There’s also the fact that, if you’re going to be spending about 50 minutes per week talking to your therapist, you want to like them and feel comfortable with them. If it doesn’t feel like the right match, it’s okay to briefly let your therapist know this in session. You can say, “I appreciate your time in meeting with me, and while it’s been great chatting, I don’t think it’s quite the right match for me going forward.” If having this conversation in-person feels too daunting, it’s also okay to send a brief email. Once again, keep in mind that your therapist likely will not take this personally, but if they do, that’s on them to manage.

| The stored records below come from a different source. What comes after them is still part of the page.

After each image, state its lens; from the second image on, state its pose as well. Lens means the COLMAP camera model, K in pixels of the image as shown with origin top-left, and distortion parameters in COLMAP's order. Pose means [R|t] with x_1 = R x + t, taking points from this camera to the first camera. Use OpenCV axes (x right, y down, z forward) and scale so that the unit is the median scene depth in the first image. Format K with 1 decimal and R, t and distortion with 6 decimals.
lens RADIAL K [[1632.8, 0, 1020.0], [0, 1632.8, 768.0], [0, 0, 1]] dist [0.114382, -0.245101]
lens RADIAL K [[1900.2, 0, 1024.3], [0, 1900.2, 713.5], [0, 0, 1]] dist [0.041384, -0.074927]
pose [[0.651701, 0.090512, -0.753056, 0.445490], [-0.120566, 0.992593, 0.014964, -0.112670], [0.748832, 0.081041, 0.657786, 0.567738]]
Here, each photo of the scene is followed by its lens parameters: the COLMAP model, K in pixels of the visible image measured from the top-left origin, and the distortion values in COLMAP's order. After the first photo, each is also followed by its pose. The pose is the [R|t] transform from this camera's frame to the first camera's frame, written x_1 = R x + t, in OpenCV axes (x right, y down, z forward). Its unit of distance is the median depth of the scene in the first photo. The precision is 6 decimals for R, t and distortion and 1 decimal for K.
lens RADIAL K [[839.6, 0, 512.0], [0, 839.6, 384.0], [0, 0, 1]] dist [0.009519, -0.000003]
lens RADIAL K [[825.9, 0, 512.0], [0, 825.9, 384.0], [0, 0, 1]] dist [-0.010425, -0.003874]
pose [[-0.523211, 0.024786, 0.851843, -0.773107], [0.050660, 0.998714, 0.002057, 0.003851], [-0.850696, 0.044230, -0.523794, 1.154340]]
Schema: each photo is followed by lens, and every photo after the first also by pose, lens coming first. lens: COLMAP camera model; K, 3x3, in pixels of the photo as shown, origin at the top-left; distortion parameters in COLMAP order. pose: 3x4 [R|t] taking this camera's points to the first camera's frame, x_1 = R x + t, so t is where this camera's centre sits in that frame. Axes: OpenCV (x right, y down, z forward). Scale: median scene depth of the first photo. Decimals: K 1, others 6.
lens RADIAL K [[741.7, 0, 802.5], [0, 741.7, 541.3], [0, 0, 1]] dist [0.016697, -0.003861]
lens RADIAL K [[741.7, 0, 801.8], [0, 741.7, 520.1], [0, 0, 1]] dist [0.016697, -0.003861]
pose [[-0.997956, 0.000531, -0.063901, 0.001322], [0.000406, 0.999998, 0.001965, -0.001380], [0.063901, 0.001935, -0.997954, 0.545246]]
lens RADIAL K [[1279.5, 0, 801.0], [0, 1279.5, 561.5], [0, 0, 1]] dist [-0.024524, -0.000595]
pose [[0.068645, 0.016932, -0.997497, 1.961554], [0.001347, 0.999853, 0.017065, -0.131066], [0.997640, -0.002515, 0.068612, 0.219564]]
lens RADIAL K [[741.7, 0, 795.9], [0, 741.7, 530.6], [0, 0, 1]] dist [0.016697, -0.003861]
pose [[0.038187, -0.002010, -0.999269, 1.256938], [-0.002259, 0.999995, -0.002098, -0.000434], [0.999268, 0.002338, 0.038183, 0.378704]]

No matter your reason, it’s important to have these conversations with your therapist if you are feeling as though ending therapy is in your best interest. The uncomfortable nature of the conversation can lead people to avoid it altogether, oftentimes abruptly disengaging in contact with their therapist (not responding to calls and emails, missing appointments, etc.), or continuing to work with a provider even though it doesn’t feel beneficial. In order to combat the discomfort, continue to remind yourself: your therapist expects you to end therapy eventually, your therapist’s feelings will likely not be hurt, and if your therapist’s feelings are hurt, it is their responsibility to manage that. The most likely outcome of approaching this subject with them? Your therapist will be proud of you for having a tough conversation, you’ll feel more empowered, and you’ll be taking a helpful step for yourself.